• **ABOUT THIS EXERCISE**: Count the lines in the items below that contain the string "nearest", and reply with the number alone.

::: PROVIDED DATA

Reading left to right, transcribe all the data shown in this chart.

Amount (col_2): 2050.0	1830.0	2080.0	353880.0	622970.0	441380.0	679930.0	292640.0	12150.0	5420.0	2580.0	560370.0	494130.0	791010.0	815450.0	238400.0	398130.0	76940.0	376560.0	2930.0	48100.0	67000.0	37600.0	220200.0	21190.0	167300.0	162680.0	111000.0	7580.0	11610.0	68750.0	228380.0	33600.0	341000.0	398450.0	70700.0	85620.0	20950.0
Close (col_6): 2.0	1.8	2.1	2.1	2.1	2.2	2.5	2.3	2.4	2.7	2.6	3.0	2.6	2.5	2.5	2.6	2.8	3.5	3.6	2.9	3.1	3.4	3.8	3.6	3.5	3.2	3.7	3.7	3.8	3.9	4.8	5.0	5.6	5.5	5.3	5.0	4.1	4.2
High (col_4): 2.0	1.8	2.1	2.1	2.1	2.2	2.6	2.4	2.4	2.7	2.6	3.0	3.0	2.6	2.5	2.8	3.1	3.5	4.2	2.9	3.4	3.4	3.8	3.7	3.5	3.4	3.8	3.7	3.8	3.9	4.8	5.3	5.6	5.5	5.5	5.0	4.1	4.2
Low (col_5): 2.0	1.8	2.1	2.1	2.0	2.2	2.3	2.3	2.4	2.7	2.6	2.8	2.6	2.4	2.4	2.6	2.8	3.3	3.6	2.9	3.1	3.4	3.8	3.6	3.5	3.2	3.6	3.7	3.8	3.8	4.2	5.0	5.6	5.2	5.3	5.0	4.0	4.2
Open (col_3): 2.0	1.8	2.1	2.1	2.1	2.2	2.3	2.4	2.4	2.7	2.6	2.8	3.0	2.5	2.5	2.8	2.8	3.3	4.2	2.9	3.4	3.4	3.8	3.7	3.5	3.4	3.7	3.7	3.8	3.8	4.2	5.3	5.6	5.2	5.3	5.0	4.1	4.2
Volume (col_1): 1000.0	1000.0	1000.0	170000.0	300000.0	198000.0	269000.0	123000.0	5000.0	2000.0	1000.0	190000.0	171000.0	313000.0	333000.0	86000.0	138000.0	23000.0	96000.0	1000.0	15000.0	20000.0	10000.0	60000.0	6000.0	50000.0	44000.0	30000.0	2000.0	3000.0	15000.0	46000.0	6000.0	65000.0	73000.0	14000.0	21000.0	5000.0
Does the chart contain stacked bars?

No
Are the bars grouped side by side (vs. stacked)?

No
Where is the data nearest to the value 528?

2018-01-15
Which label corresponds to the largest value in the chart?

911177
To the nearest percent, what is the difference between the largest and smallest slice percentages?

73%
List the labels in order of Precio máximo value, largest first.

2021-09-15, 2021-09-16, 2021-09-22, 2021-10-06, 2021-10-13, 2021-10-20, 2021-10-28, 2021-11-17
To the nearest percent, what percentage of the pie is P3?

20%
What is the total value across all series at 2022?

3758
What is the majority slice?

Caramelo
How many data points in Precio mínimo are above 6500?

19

::::::

• **YOUR RESPONSE**: 3